The train call will return a meter dictionary. It contains meter objects for each loss that gets tracked during training and validation.

In [None]:
meter_dict = model.train(
    train_data_dict = train_data_dict,
    val_data_dict = val_data_dict,
    batch_size = 10,
    max_epochs = 10,
    recon_weight = 3,
    beta = 0.001,
    disc_weight = 3,
    anchor_weight = 1,
    cl_weight = 3,
    cluster_labels = cluster_data,
    use_gpu = False)

print(meter_dict["loss"].avg)

## 6. Using the model
Once you have trained the model and are satisfied with the parameters you have chosen, you can use the model in inference. For that the JointTrainer provides two functions: `forward` and `translate`.<br>
Forward allows you to encode some data using a specific model, e.g. if you are interested in the latent representation. It also returns the reconstruction if you want to do further quality checks.<br>
Translate allows you to translate some data from one modality to another. You will need to provide the names of the *from* and *to* model you want to use.

In [None]:
# first let's create a completely new numpy array
inference_data = rng.random(size = (100, 50))

# we can encode this array with the modality_1 model
reconstructed_inference, encoded_inference = model.forward("modality_1", inference_data)
print(f"Shape of inference data: {inference_data.shape}")
print(f"Shape of reconstructed inference data: {reconstructed_inference.shape}")
print(f"Shape of encoded inference data: {encoded_inference.shape}")

In [None]:
# we can also translate from modality_1 to modality_3

translated_inference = model.translate("modality_1", "modality_3", inference_data)

modality_3_shape = train_data_dict["modality_3"].shape
print(f"Shape of modality_3 data: {modality_3_shape}")
print(f"Shape of inference data: {inference_data.shape}")
print(f"Shape of translated inference data: {translated_inference.shape}")

## 7. Saving the model
Once you are done trainig and using the model you might want to store it for later use or documentation. The JointTrainer provideds the `save_model` function to store all parts of the model. All it needs is the path to a directory to store everything into.
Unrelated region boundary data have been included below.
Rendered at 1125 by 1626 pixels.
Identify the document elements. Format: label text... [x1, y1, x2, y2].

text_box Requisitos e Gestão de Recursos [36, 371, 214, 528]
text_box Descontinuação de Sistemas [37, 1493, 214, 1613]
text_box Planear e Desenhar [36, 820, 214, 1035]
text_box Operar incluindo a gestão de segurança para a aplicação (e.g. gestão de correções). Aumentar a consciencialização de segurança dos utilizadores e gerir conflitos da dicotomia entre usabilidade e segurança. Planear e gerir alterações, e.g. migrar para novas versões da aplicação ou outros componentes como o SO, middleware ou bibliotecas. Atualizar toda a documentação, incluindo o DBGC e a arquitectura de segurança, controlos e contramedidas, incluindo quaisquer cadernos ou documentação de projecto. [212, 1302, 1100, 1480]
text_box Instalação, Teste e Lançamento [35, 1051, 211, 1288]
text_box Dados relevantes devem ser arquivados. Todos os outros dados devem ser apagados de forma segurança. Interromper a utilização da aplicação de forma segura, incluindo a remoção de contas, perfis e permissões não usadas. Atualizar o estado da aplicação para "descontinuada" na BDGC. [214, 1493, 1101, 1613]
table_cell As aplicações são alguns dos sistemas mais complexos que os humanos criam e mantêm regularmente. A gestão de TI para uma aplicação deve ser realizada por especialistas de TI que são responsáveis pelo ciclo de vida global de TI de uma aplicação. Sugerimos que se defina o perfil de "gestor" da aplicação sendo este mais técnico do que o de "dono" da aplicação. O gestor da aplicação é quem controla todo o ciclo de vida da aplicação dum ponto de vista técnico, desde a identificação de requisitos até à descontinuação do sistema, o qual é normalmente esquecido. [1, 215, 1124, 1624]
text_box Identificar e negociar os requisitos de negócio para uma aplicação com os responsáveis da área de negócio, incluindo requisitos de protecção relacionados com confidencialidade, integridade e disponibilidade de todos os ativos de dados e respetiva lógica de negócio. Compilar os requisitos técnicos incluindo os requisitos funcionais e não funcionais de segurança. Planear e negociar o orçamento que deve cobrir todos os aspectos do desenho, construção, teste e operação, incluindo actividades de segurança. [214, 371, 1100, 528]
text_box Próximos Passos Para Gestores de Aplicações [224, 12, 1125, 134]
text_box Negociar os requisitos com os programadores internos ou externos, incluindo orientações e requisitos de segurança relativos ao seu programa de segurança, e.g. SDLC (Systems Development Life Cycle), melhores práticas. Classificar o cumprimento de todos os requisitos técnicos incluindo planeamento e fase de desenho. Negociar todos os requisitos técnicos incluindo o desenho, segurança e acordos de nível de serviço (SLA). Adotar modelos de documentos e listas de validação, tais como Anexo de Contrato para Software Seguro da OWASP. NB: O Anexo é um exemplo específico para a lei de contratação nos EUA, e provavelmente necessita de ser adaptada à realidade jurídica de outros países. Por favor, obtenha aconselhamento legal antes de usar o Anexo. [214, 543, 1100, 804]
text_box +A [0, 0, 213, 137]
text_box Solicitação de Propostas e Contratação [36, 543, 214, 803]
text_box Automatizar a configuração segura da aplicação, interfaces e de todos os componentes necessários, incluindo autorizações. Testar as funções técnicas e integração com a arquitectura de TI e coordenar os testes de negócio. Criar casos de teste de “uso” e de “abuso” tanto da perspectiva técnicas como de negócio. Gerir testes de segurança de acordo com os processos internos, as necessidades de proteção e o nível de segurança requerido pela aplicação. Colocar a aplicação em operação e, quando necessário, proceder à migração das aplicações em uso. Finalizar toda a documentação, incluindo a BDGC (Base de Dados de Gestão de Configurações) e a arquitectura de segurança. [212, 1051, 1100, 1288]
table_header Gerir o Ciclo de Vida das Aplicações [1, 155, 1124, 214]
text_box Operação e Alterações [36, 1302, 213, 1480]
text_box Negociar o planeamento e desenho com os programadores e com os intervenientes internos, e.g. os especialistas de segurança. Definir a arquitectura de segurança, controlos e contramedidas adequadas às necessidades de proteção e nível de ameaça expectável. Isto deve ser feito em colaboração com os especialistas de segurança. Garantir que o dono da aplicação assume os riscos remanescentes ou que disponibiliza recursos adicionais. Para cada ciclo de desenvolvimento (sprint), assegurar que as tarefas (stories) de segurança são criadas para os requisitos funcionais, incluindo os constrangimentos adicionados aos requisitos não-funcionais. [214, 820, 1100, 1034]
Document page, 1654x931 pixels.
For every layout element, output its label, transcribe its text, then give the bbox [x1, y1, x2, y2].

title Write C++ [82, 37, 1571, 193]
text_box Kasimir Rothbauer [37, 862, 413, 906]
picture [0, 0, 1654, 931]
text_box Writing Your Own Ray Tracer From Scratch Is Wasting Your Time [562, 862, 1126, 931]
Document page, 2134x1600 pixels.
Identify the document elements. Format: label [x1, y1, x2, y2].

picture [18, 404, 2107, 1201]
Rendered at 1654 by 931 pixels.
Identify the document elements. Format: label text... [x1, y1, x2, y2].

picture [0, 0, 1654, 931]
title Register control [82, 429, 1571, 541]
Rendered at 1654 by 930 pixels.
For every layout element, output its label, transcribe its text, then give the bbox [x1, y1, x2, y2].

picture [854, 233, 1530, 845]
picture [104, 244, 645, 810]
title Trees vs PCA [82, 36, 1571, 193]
The path will be created if it does not exist yet.

In [None]:
model.save_model("./test_save")

## 8. Loading an existing model
If you want to resume the training on an existing model or use a pretrained model for inference, you can provide the path to a stored model when initializing a joint trainer. **You will need to provide the model dict and support models again with the same parameters.** The newly defined objects will be primed with the stored weights internally. **Please make sure to use the same string keys in the model dictionary.** If you don't know the specific details for this checkpoint, please locate the README file inside the checkpoint directory containing all necessary information. **The optimizers will be set up automatically to the state of the checkpoint.**

In [None]:
model = JointTrainer(
        model_dict = model_dict,
        discriminator = discriminator,
        classifier = classifier,
        checkpoint_dir = "./test_save")

reconstructed_inference, encoded_inference = model.forward("modality_1", inference_data)
print(f"Shape of inference data: {inference_data.shape}")
print(f"Shape of reconstructed inference data: {reconstructed_inference.shape}")
print(f"Shape of encoded inference data: {encoded_inference.shape}")